New customers will be inserted, existing ones will be updated. The "magic" part is the json_populate_recordset(null::customer, doc) which generates a relational representation of the JSON objects.


The above assumes a table definition like this:

create table customer 
(
  id        integer primary key,
  name      text not null,
  comment   text
);

If the data is provided as a file, you need to first put that file into some table in the database.
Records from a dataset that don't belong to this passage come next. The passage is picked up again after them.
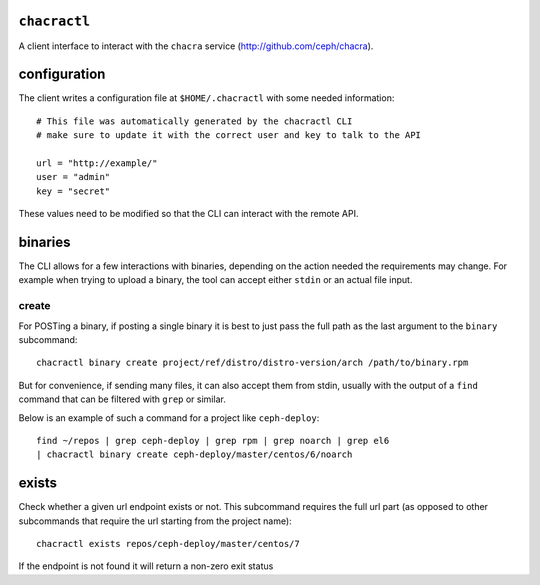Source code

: ``chacractl``
-------------
A client interface to interact with the ``chacra`` service
(http://github.com/ceph/chacra).


configuration
-------------
The client writes a configuration file at ``$HOME/.chacractl`` with some needed
information::

    # This file was automatically generated by the chacractl CLI
    # make sure to update it with the correct user and key to talk to the API

    url = "http://example/"
    user = "admin"
    key = "secret"

These values need to be modified so that the CLI can interact with the remote
API.

binaries
--------
The CLI allows for a few interactions with binaries, depending on the action
needed the requirements may change. For example when trying to upload a binary,
the tool can accept either ``stdin`` or an actual file input.

create
^^^^^^
For POSTing a binary, if posting a single binary it is best to just pass the
full path as the last argument to the ``binary`` subcommand::

    chacractl binary create project/ref/distro/distro-version/arch /path/to/binary.rpm

But for convenience, if sending many files, it can also accept them from stdin,
usually with the output of a ``find`` command that can be filtered with
``grep`` or similar.

Below is an example of such a command for a project like ``ceph-deploy``::

    find ~/repos | grep ceph-deploy | grep rpm | grep noarch | grep el6
    | chacractl binary create ceph-deploy/master/centos/6/noarch


exists
------
Check whether a given url endpoint exists or not. This subcommand requires the
full url part (as opposed to other subcommands that require the url starting
from the project name)::

    chacractl exists repos/ceph-deploy/master/centos/7

If the endpoint is not found it will return a non-zero exit status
Something like this:

create unlogged table customer_import (doc json);

Then upload the file into a single row of that table, e.g. using the \copy command in psql (or whatever your SQL client offers):

\copy customer_import from 'customers.json' ....
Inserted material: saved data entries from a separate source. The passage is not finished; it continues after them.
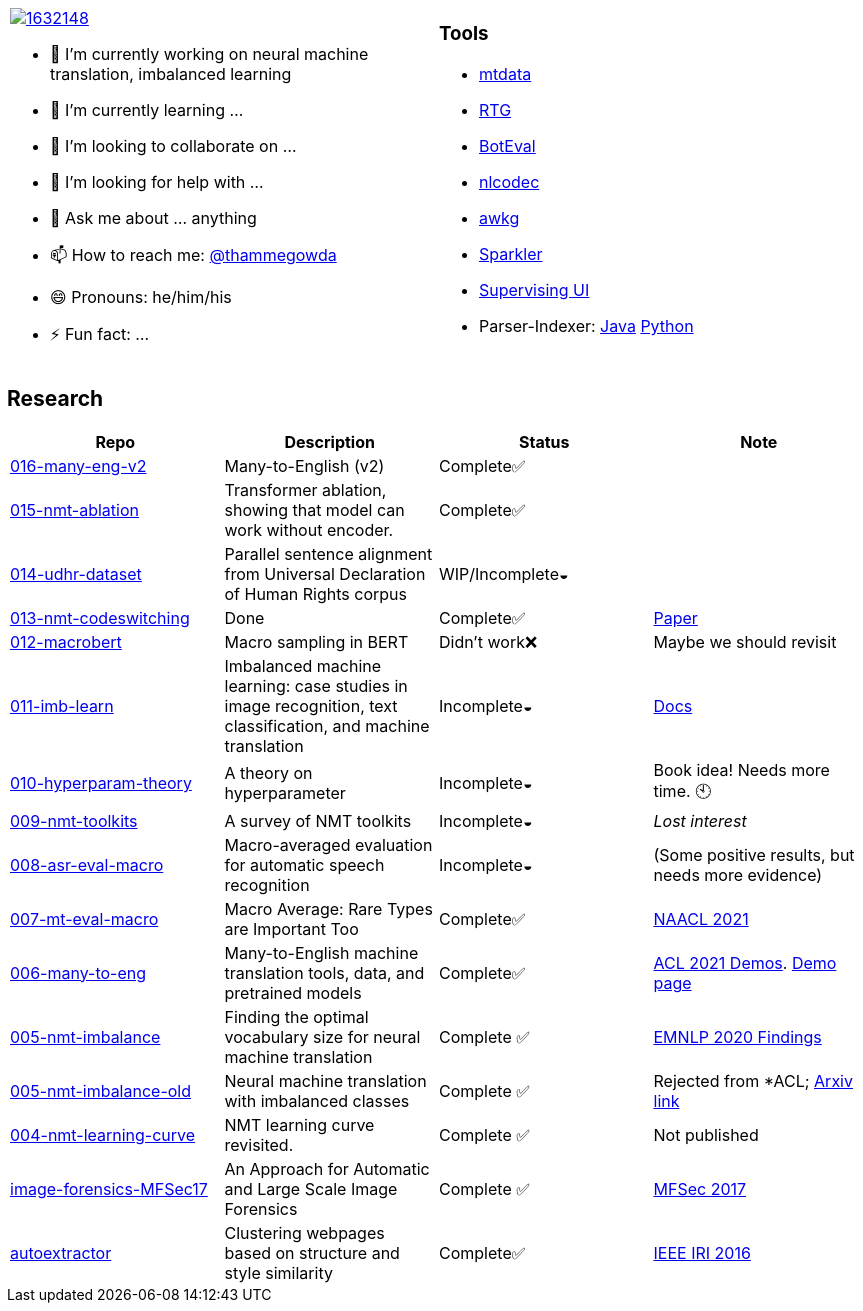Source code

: 
[cols="2a,2a"]
|===

image::https://stackexchange.com/users/flair/1632148.png[float="right",align="center", link="https://stackexchange.com/users/1632148/thamme-gowda?tab=accounts"]

- 🔭 I’m currently working on neural machine translation, imbalanced learning
- 🌱 I’m currently learning ... 
- 👯 I’m looking to collaborate on ...
- 🤔 I’m looking for help with ...
- 💬 Ask me about ... anything
- 📫 How to reach me: https://twitter.com[@thammegowda^]
- 😄 Pronouns: he/him/his
- ⚡ Fun fact: ...

|

=== Tools 


- link:https://github.com/thammegowda/mtdata[mtdata^]
- link:https://github.com/isi-nlp/rtg[RTG^]
- link:https://github.com/isi-nlp/btoeval[BotEval^]
- link:https://github.com/isi-nlp/nlcodec[nlcodec^]
- link:https://github.com/thammegowda/awkg[awkg^]
- link:https://github.com/USCDataScience/sparkler[Sparkler^] 
- link:https://github.com/USCDataScience/supervising-ui[Supervising UI^]
- Parser-Indexer: https://github.com/USCDataScience/parser-indexer[Java^] https://github.com/USCDataScience/parser-indexer-py[Python^]

|=== 


== Research 

[columns="m,"]
|===
| Repo | Description | Status | Note 

| https://github.com/thammegowda/016-many-eng-v2[016-many-eng-v2^]
| Many-to-English (v2) 
| Complete✅
|

| https://github.com/thammegowda/015-nmt-ablation[015-nmt-ablation^] 
| Transformer ablation, showing that model can work without encoder.
| Complete✅
| 

| https://github.com/thammegowda/014-udhr-dataset[014-udhr-dataset^]
| Parallel sentence alignment from Universal Declaration of Human Rights corpus
| WIP/Incomplete◒
| 

| https://github.com/thammegowda/013-nmt-codeswitching[013-nmt-codeswitching^]
| Done
| Complete✅
| https://arxiv.org/abs/2210.05096[Paper^]
 
| https://github.com/thammegowda/012-macrobert[012-macrobert^]
| Macro sampling in BERT
| Didn't work❌
| Maybe we should revisit

| https://github.com/thammegowda/011-imb-learn[011-imb-learn^]
| Imbalanced machine learning: case studies in image recognition, text classification,  and machine translation
| Incomplete◒ 
|  https://gowda.ai/011-imb-learn/[Docs^]

| https://github.com/thammegowda/010-hyperparam-theory[010-hyperparam-theory^]
| A theory on hyperparameter 
| Incomplete◒
| Book idea! Needs more time. 🕙


| https://github.com/thammegowda/009-nmt-toolkits[009-nmt-toolkits^] 
| A survey of NMT toolkits
| Incomplete◒  
| _Lost interest_

| https://github.com/thammegowda/008-asr-eval-macro[008-asr-eval-macro^] 
| Macro-averaged evaluation for automatic speech recognition
|  Incomplete◒
| (Some positive results, but needs more evidence)

| https://github.com/thammegowda/007-mt-eval-macro[007-mt-eval-macro^]
| Macro Average: Rare Types are Important Too
| Complete✅
| https://aclanthology.org/2021.naacl-main.90/[NAACL 2021^]

| https://github.com/thammegowda/006-many-to-eng[006-many-to-eng]
| Many-to-English machine translation tools, data, and pretrained models
| Complete✅
| https://aclanthology.org/2021.acl-demo.37/[ACL 2021 Demos^]. http://rtg.isi.edu/many-eng/[Demo page^]

| https://github.com/thammegowda/005-nmt-imbalance[005-nmt-imbalance^] 
|Finding the optimal vocabulary size for neural machine translation
| Complete ✅
| https://aclanthology.org/2020.findings-emnlp.352/[EMNLP 2020 Findings^]

| https://github.com/thammegowda/005-nmt-imbalance-old[005-nmt-imbalance-old^] 
| Neural machine translation with imbalanced classes 
| Complete ✅
| Rejected from *ACL; https://arxiv.org/abs/2004.02334v1[Arxiv link^]

| https://github.com/thammegowda/004-nmt-learning-curve[004-nmt-learning-curve^]
| NMT learning curve revisited.
| Complete ✅
| Not published 

| https://github.com/thammegowda/image-forensics-MFSec17[image-forensics-MFSec17^]
| An Approach for Automatic and Large Scale Image Forensics
| Complete ✅
| https://dl.acm.org/doi/abs/10.1145/3078897.3080536[MFSec 2017^]

| https://github.com/uscdataScience/autoextractor[autoextractor^]
| Clustering webpages based on structure and style similarity
| Complete✅
| https://ieeexplore.ieee.org/abstract/document/7785739[IEEE IRI 2016^]

|===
Then you can use the above statement, just remove the CTE and use the staging table:

insert into customer (id, name, comment)
select p.*
from customer_import l
  cross join lateral json_populate_recordset(null::customer, doc) as p
on conflict (id) do update 
  set name = excluded.name, 
      comment = excluded.comment;

It turns out there's an easy way to import a multi-line JSON object into a JSON column in a postgres database using the command line psql tool, without needing to explicitly embed the JSON into the SQL statement. The technique is documented in the postgresql docs, but it's a bit hidden.

The trick is to load the JSON into a psql variable using backticks. For example, given a multi-line JSON file in /tmp/test.json such as:

{
  "dog": "cat",
  "frog": "frat"
}

We can use the following SQL to load it into a temporary table:

sql> \set content `cat /tmp/test.json`
sql> create temp table t ( j jsonb );
sql> insert into t values (:'content');
sql> select * from t;

which gives the result:

               j                
────────────────────────────────
 {"dog": "cat", "frog": "frat"}
(1 row)

You can also perform operations on the data directly:

sql> select :'content'::jsonb -> 'dog';
 ?column? 
──────────
 "cat"
(1 row)

Under the covers this is just embedding the JSON in the SQL, but it's a lot neater to let psql perform the interpolation itself.